▸ **Task details**
Could you report every line from the entries that includes the word "централизованная"?

Supplied records below:

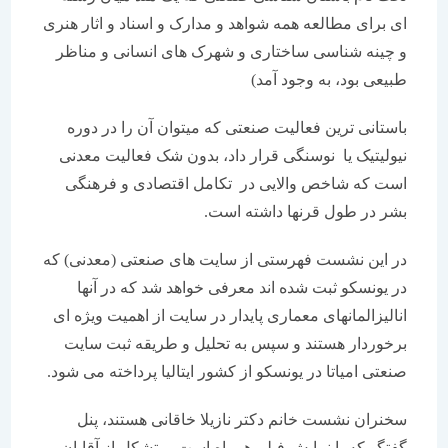
ای برای مطالعه همه شواهد و مدارک و اسناد و اثار هنری
و چینه شناسی ساختاری و شهرک های انسانی و مناظر
طبیعی بود، به وجود آمد)
باستانی ترین فعالیت صنعتی که میتوان آن را در دوره
نیولیتیک یا نوسنگی قرار داد، بدون شک فعالیت معدنی
است که شاخص والایی در تکامل اقتصادی و فرهنگی
بشر در طول قرنها داشته است.
در این نشست فهرستی از سایت های صنعتی (معدنی) که
در یونسکو ثبت شده اند معرفی خواهد شد که در آنها
انالیزالمانهای معماری پایدار در سایت از اهمیت ویژه ای
برخوردار هستند و سپس به تحلیل و طریقه ثبت سایت
صنعتی امیاتا در یونسکو از کشور ایتالیا پرداخته می شود.
سخنران نشست خانم دکتر نازیلا خاقانی هستند، پنل
گفتگو که با نمایش فیلم همراه است، متشکل از آقایان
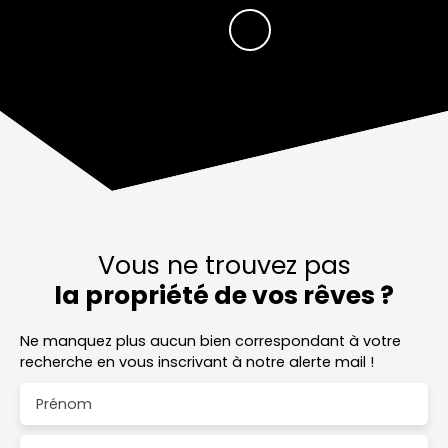
Vous ne trouvez pas
la propriété de vos rêves ?
Ne manquez plus aucun bien correspondant à votre
recherche en vous inscrivant à notre alerte mail !
Prénom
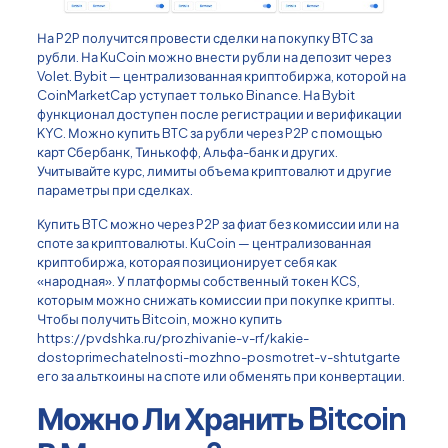
На P2P получится провести сделки на покупку BTC за
рубли. На KuCoin можно внести рубли на депозит через
Volet. Bybit — централизованная криптобиржа, которой на
CoinMarketCap уступает только Binance. На Bybit
функционал доступен после регистрации и верификации
KYC. Можно купить BTC за рубли через P2P с помощью
карт Сбербанк, Тинькофф, Альфа-банк и других.
Учитывайте курс, лимиты объема криптовалют и другие
параметры при сделках.
Купить BTC можно через P2P за фиат без комиссии или на
споте за криптовалюты. KuCoin — централизованная
криптобиржа, которая позиционирует себя как
«народная». У платформы собственный токен KCS,
которым можно снижать комиссии при покупке крипты.
Чтобы получить Bitcoin, можно купить
https://pvdshka.ru/prozhivanie-v-rf/kakie-
dostoprimechatelnosti-mozhno-posmotret-v-shtutgarte
его за альткоины на споте или обменять при конвертации.
Можно Ли Хранить Bitcoin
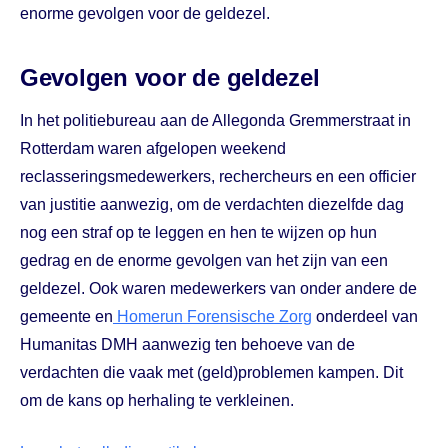
enorme gevolgen voor de geldezel.
Gevolgen voor de geldezel
In het politiebureau aan de Allegonda Gremmerstraat in
Rotterdam waren afgelopen weekend
reclasseringsmedewerkers, rechercheurs en een officier
van justitie aanwezig, om de verdachten diezelfde dag
nog een straf op te leggen en hen te wijzen op hun
gedrag en de enorme gevolgen van het zijn van een
geldezel. Ook waren medewerkers van onder andere de
gemeente en
Homerun Forensische Zorg
onderdeel van
Humanitas DMH aanwezig ten behoeve van de
verdachten die vaak met (geld)problemen kampen. Dit
om de kans op herhaling te verkleinen.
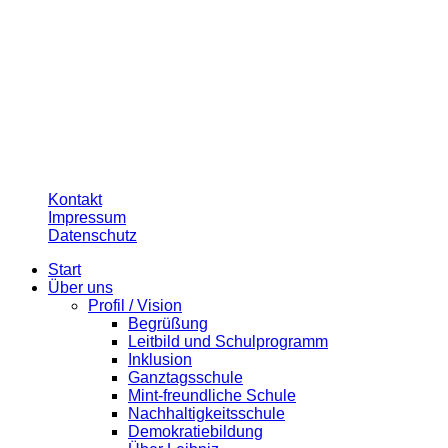
© 2026 Leibnizschule Hannover
Kontakt
Impressum
Datenschutz
Start
Über uns
Profil / Vision
Begrüßung
Leitbild und Schulprogramm
Inklusion
Ganztagsschule
Mint-freundliche Schule
Nachhaltigkeitsschule
Demokratiebildung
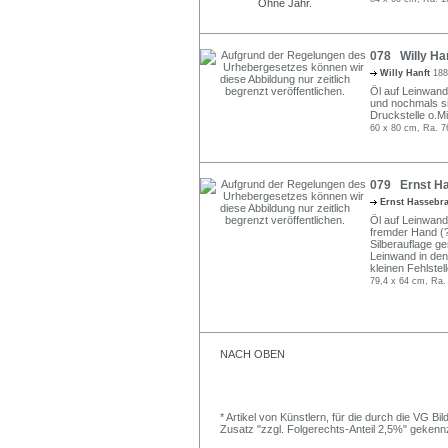
078 Willy Ha
Willy Hanft
188
Öl auf Leinwand.
und nochmals sign
Druckstelle o.M
60 x 80 cm, Ra. 7
079 Ernst Ha
Ernst Hassebr
Öl auf Leinwand
fremder Hand (?)
Silberauflage g
Leinwand in den 
kleinen Fehlstel
79,4 x 64 cm, Ra.
NACH OBEN
* Artikel von Künstlern, für die durch die VG 
Zusatz "zzgl. Folgerechts-Anteil 2,5%" gekenn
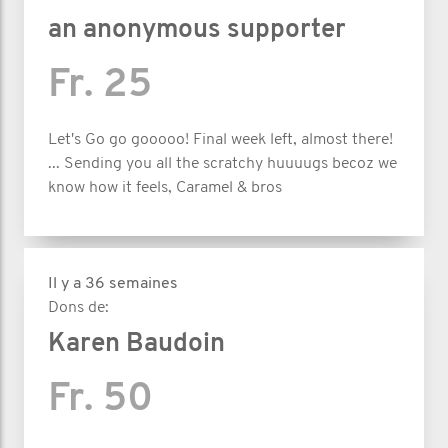
an anonymous supporter
Fr. 25
Let's Go go gooooo! Final week left, almost there!
... Sending you all the scratchy huuuugs becoz we
know how it feels, Caramel & bros
Il y a 36 semaines
Dons de:
Karen Baudoin
Fr. 50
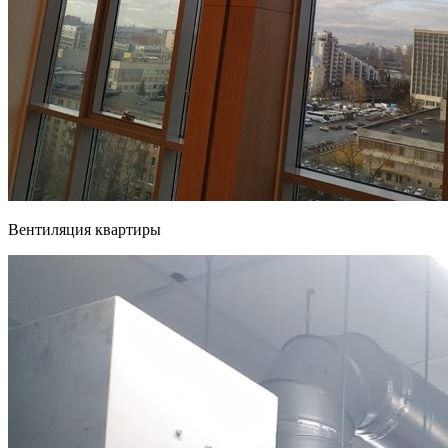
Вентиляция квартиры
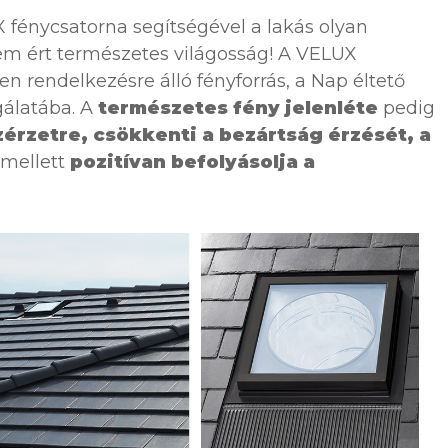
 fénycsatorna segítségével a lakás olyan
em ért természetes világosság! A VELUX
n rendelkezésre álló fényforrás, a Nap éltető
lgálatába. A
természetes fény jelenléte
pedig
zérzetre, csökkenti a bezártság érzését, a
mellett
pozitívan befolyásolja a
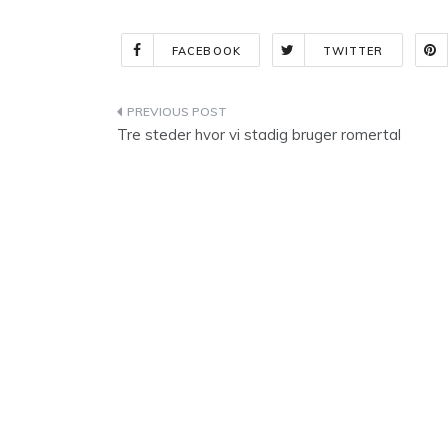
FACEBOOK
TWITTER
Indlægsnavigation
Tre steder hvor vi stadig bruger romertal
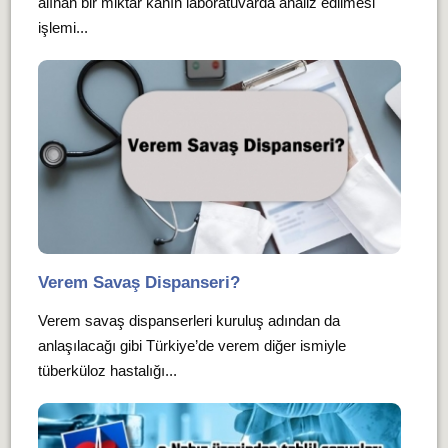
alınan bir miktar kanın laboratuvarda analiz edilmesi
işlemi...
Verem Savaş Dispanseri?
Verem savaş dispanserleri kuruluş adından da
anlaşılacağı gibi Türkiye’de verem diğer ismiyle
tüberküloz hastalığı...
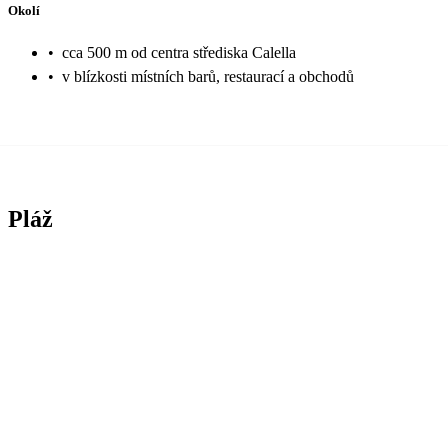
Okolí
•
cca 500 m od centra střediska Calella
•
v blízkosti místních barů, restaurací a obchodů
Pláž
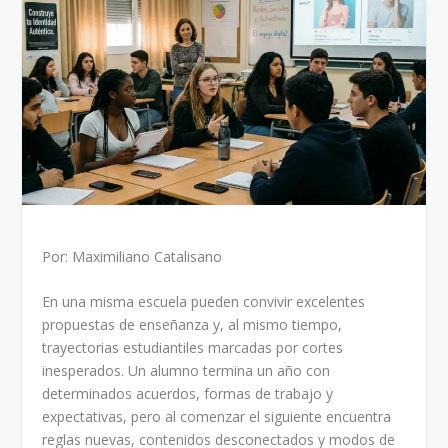
Por: Maximiliano Catalisano
En una misma escuela pueden convivir excelentes
propuestas de enseñanza y, al mismo tiempo,
trayectorias estudiantiles marcadas por cortes
inesperados. Un alumno termina un año con
determinados acuerdos, formas de trabajo y
expectativas, pero al comenzar el siguiente encuentra
reglas nuevas, contenidos desconectados y modos de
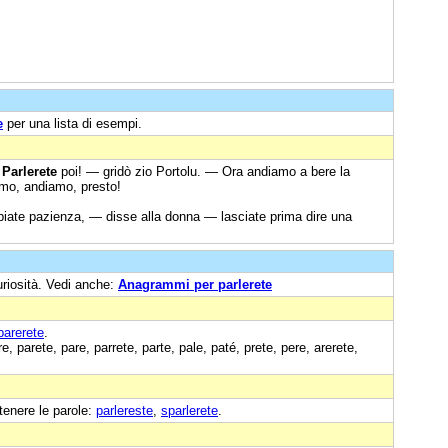
e
per una lista di esempi.
—
Parlerete
poi! — gridò zio Portolu. — Ora andiamo a bere la
iamo, andiamo, presto!
iate pazienza, — disse alla donna — lasciate prima dire una
uriosità. Vedi anche:
Anagrammi per parlerete
parerete
.
e, parete, pare, parrete, parte, pale, paté, prete, pere, arerete,
tenere le parole:
parlereste
,
sparlerete
.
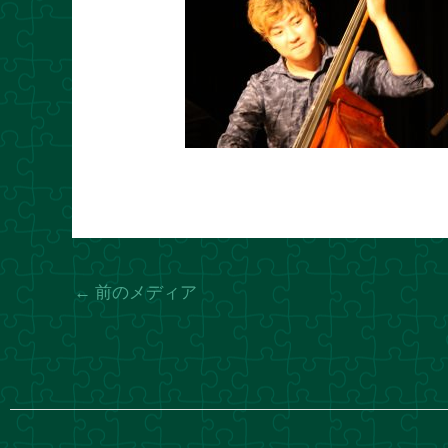
←
前のメディア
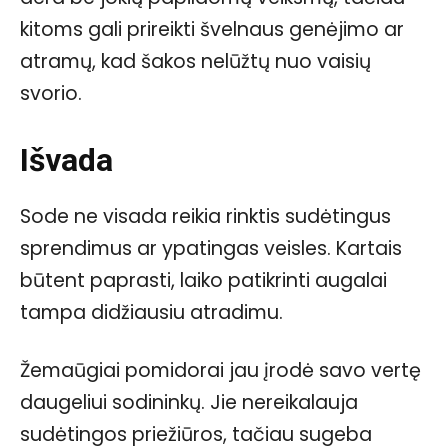
kitoms gali prireikti švelnaus genėjimo ar
atramų, kad šakos nelūžtų nuo vaisių
svorio.
Išvada
Sode ne visada reikia rinktis sudėtingus
sprendimus ar ypatingas veisles. Kartais
būtent paprasti, laiko patikrinti augalai
tampa didžiausiu atradimu.
Žemaūgiai pomidorai jau įrodė savo vertę
daugeliui sodininkų. Jie nereikalauja
sudėtingos priežiūros, tačiau sugeba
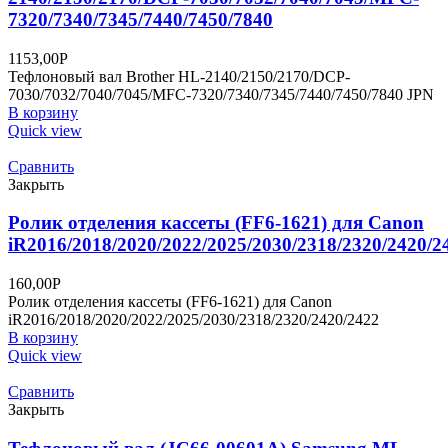
7320/7340/7345/7440/7450/7840
1153,00
Р
Тефлоновый вал Brother HL-2140/2150/2170/DCP-
7030/7032/7040/7045/MFC-7320/7340/7345/7440/7450/7840 JPN
В корзину
Quick view
Сравнить
Закрыть
Ролик отделения кассеты (FF6-1621) для Canon
iR2016/2018/2020/2022/2025/2030/2318/2320/2420/2
160,00
Р
Ролик отделения кассеты (FF6-1621) для Canon
iR2016/2018/2020/2022/2025/2030/2318/2320/2420/2422
В корзину
Quick view
Сравнить
Закрыть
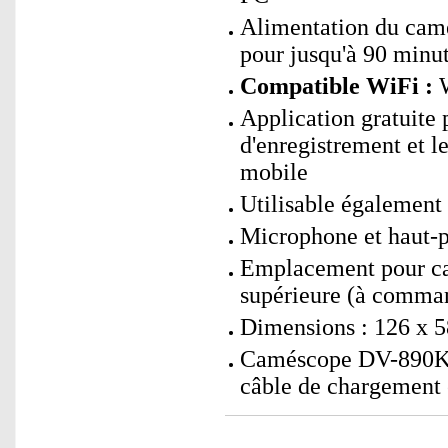
Alimentation du camé
pour jusqu'à 90 minu
Compatible WiFi :
W
Application gratuite 
d'enregistrement et le
mobile
Utilisable égalemen
Microphone et haut-p
Emplacement pour ca
supérieure (à comma
Dimensions : 126 x 5
Caméscope DV-890K i
câble de chargement 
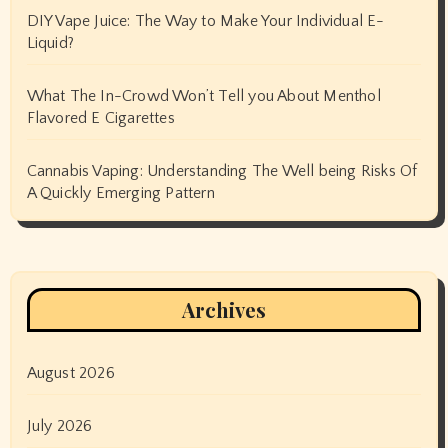
DIY Vape Juice: The Way to Make Your Individual E-
Liquid?
What The In-Crowd Won’t Tell you About Menthol
Flavored E Cigarettes
Cannabis Vaping: Understanding The Well being Risks Of
A Quickly Emerging Pattern
Archives
August 2026
July 2026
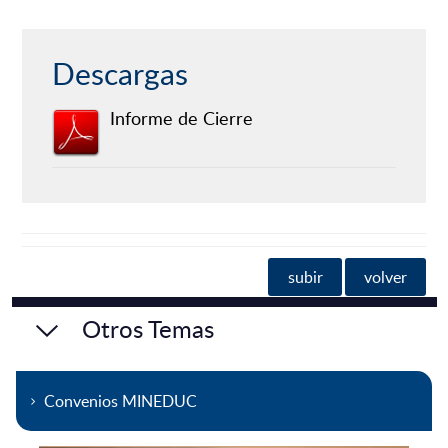
Descargas
Informe de Cierre
subir
volver
Otros Temas
Convenios MINEDUC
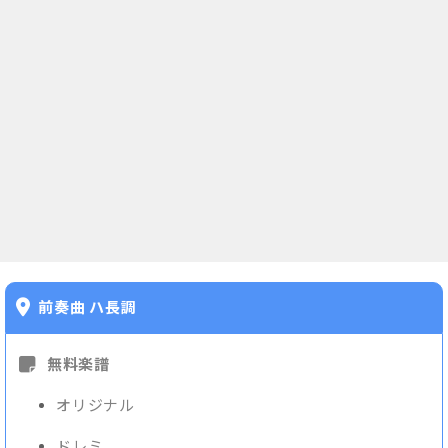
前奏曲 ハ長調
無料楽譜
オリジナル
ドレミ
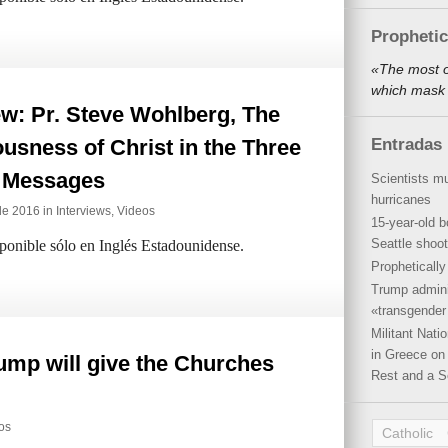
Propheti
«The most o
which mask 
ew: Pr. Steve Wohlberg, The
usness of Christ in the Three
Entradas 
 Messages
Scientists mu
hurricanes
de 2016 in
Interviews
,
Videos
15-year-old b
Seattle shoot
sponible sólo en Inglés Estadounidense.
Propheticall
Trump admini
«transgender 
Militant Nat
in Greece on 
mp will give the Churches
Rest and a S
os
Catholic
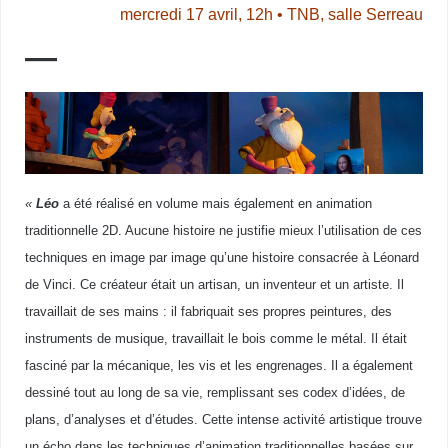
mercredi 17 avril, 12h • TNB, salle Serreau
—
«
Léo
a été réalisé en volume mais également en animation
traditionnelle 2D. Aucune histoire ne justifie mieux l’utilisation de ces
techniques en image par image qu’une histoire consacrée à Léonard
de Vinci. Ce créateur était un artisan, un inventeur et un artiste. Il
travaillait de ses mains : il fabriquait ses propres peintures, des
instruments de musique, travaillait le bois comme le métal. Il était
fasciné par la mécanique, les vis et les engrenages. Il a également
dessiné tout au long de sa vie, remplissant ses codex d’idées, de
plans, d’analyses et d’études. Cette intense activité artistique trouve
un écho dans les techniques d’animation traditionnelles basées sur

End of Supplied records.

▸ **Exercise result**
Volet. Bybit — централизованная криптобиржа, которой на
споте за криптовалюты. KuCoin — централизованная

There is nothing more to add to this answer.